Effect of losartan and amlodipine on proteinuria and transforming growth factor-ß1 in patients with IgA nephropathy

Hyeong Cheon Park, Zhong Gao Xu, Sorae Choi, Young Suck Goo, Shin Wook Kang, Kyu Hun Choi, Sung Kyu Ha, Ho Yung Lee and Dae Suk Han

Department of Internal Medicine, College of Medicine, Institute of Kidney Disease, Yonsei University, Seoul, Korea

Background. Transforming growth factor-ß1 (TGF-ß1) is the major profibrotic cytokine involved in many renal diseases, and urinary TGF-ß1 reflects intrarenal TGF-ß1 production. Urinary TGF-ß1 excretion is reported to be significantly increased in patients with immunoglobulin A (IgA) nephropathy. The aim of the present study was to compare the effects of losartan and amlodipine on proteinuria, as well as on serum and urine TGF-ß1 levels in IgA nephropathy patients with hypertension and proteinuria.

Methods. The initial 4 week washout period was followed by 12 weeks of active treatment, in which patients were randomized to once-daily treatment with losartan 50 mg (group 1, n=20) or amlodipine 5 mg (group 2, n=16).
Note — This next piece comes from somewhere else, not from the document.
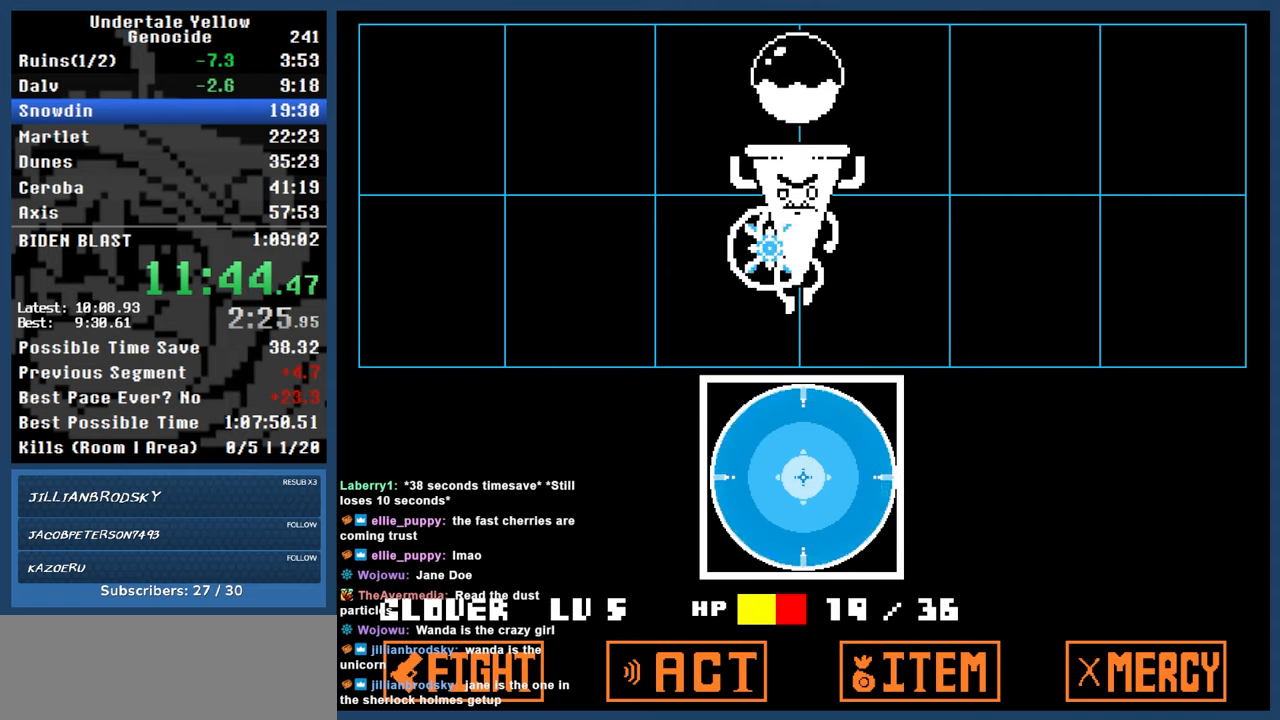
{"keys": ["automash", "down"], "events": [[367, "down", "down"]]}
Urinary protein and TGF-ß1 excretion, serum TGF-ß1 and other clinical parameters were determined at baseline and during 12 weeks of active treatment.
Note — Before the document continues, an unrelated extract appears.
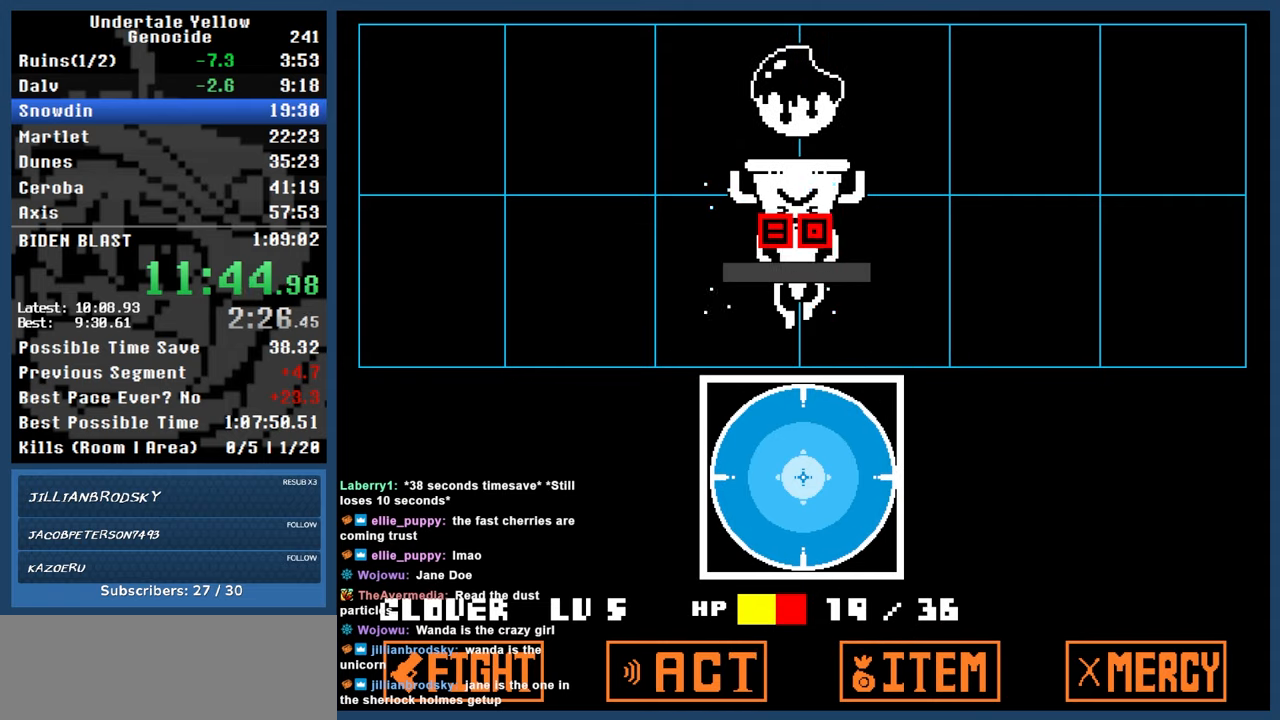
{"keys": ["automash", "down"], "events": [[383, "x", "down"], [433, "x", "up"]]}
Results. Both treatments controlled blood pressure (BP) to a similar degree, and renal function and other biochemical parameters did not change during the study period. Urinary protein and TGF-ß1 excretions were significantly elevated in IgA nephropathy patients. Losartan significantly reduced urinary protein (from 2.3±1.5 g/day at baseline to 1.2±1.5 g/day at 12 weeks, P<0.05) and urinary TGF-ß1 excretion (from 31.2±14.0 pg/mg creatinine at baseline to 22.1±13.5 pg/mg creatinine at 12 weeks, P<0.05). In contrast, amlodipine had no affect on urinary protein and TGF-ß1 excretion. Both losartan and amlodipine failed to reduce serum TGF-ß1 levels.

Conclusion. Losartan and amlodipine, with similar control of BP, showed different effects on urine protein or TGF-ß1 excretion. Whereas losartan improved both urinary parameters, amlodipine did not. These differences might be important for the management of IgA nephropathy.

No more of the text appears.